I began this search because, for a number of reasons, travel to the major galleries is not an easy option. My semi-rural location, the state of public transport, a few physical inconveniences that don’t bother me at all unless they collide, and choosing not to drive in reduced visibility (dusk to dawn, or lousy weather conditions).
Luckily, I live in an area that has art at its core. One look at that Pavilion on Grand Parade and you realise you’re in a town that really doesn’t know how to sit down and shut up. Built by the maverick Prince Regent who eventually became George IV, nothing in it is what it seems. Marble turns out to be bamboo, bamboo is marble, and in the banqueting room, there be dragons.
Brighton never looked back and by the time I arrived in the late 1960s, it was one of the few pockets of psychedelia to have established itself as a cultural norm. Along with the Theatre Royal which often put on pre-West End shows, the plethora of college and university students said to outnumber the actual residents by 3:1 during term time, and the summer influx of French and Swedish visitors, Brighton was a nexus of cultural difference that exploded with colour and sound.
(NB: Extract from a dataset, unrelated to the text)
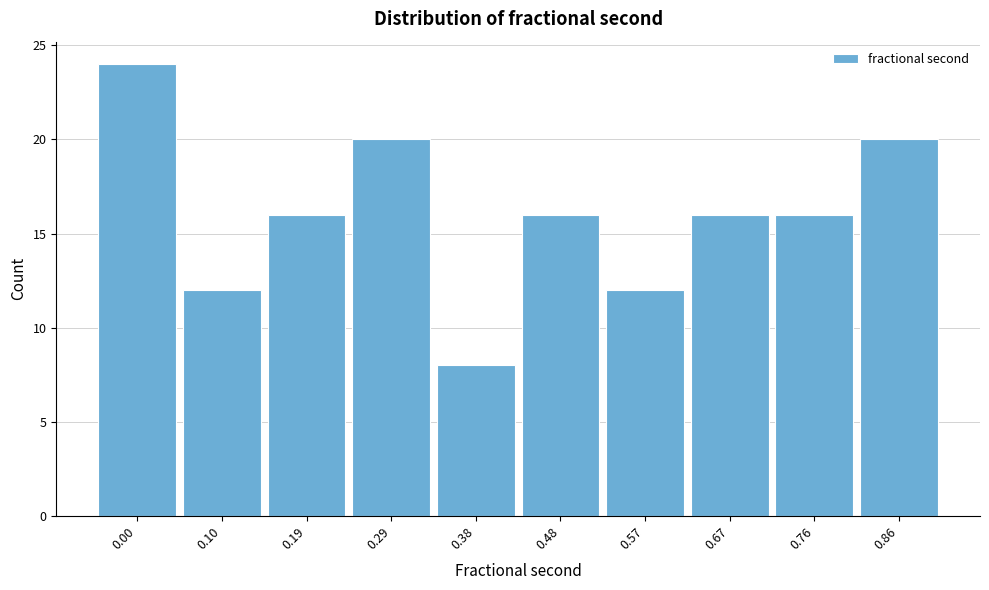

Reading left to right, what are all the values shown in this chart?

24	12	16	20	8	16	12	16	16	20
And, better than London which only really had Carnaby Street and the King’s Road, we had the sea. And what a sea! All the ones I knew in Yorkshire and Lancashire were cold, distant, and often brown because of the sand they churned up. They took a long time to retreat and return, and they were low and flat. The one in Brighton, though, was dazzling and ever-present; it never went far, and it seemed to be higher than all the buildings, even the ones at the top of the steep hills that drop like ski slopes to the promenade. You could spend forever looking at that sea.
It shouldn’t be any surprise then to find there are galleries and studios dotted around all over the town (city, actually, since it persuaded Hove [actually*] to link arms in pursuit of that status); and latterly Worthing, a little way along to the west, has begun to do the same. I found around fifty, all within relatively easy reach both from where I live and also from each other.
The painting I’ve picked to illustrate this post is from the Art5 gallery and shop. It attracted me because I think I know that street and also because it seems to me to have a touch of the Raoul Dufys about it whose approach to colour snapped my head around way back then even among all the rest of the kaleidoscopic imagery. As is my practice till I know better, I’ve taken a screen clip that includes its sale price and purchase details on the assumption that this is unlikely to be a breach of copyright. My goal now is to make visits to all of these galleries, most likely also to the surrounding cafes, and with great certainty to the seafront.
*Hove is the ‘posh’ end of Brighton and sees itself as rather more sophisticated and reserved – the adult uncomfortably parked next to a rumbustious teenager. Consequently, residents asked if they lived in Brighton, often say, somewhat testily, ‘We’re in Hove, actually’, so ‘Hove actually’ became, and still is, a thing.